LLM Providers
General Bots supports multiple Large Language Model (LLM) providers, both cloud-based services and local deployments. This guide helps you choose the right provider for your use case.
Overview
LLMs are the intelligence behind General Bots’ conversational capabilities.

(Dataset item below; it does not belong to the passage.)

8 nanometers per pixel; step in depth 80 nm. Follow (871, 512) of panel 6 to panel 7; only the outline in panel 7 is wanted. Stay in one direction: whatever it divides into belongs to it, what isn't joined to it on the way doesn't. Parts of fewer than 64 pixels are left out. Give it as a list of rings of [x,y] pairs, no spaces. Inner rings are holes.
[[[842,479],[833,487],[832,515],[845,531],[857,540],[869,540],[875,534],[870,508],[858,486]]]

You can configure:
- Cloud Providers — External APIs (OpenAI, Anthropic, Google, etc.)
- Local Models — Self-hosted models via llama.cpp
- Hybrid — Use local for simple tasks, cloud for complex reasoning
Cloud Providers
OpenAI (GPT Series)
The most widely known LLM provider, offering the GPT-5 flagship model.
| Model | Context | Best For | Speed |
|---|---|---|---|
| GPT-5 | 1M | All-in-one advanced reasoning | Medium |
| GPT-oss 120B | 128K | Open-weight, agent workflows | Medium |
| GPT-oss 20B | 128K | Cost-effective open-weight | Fast |
Configuration (config.csv):
name,value
llm-provider,openai
llm-model,gpt-5
Strengths:
- Most advanced all-in-one model
- Excellent general knowledge
- Strong code generation
- Good instruction following
Considerations:
- API costs can add up
- Data sent to external servers
- Rate limits apply
Anthropic (Claude Series)
Known for safety, helpfulness, and extended thinking capabilities.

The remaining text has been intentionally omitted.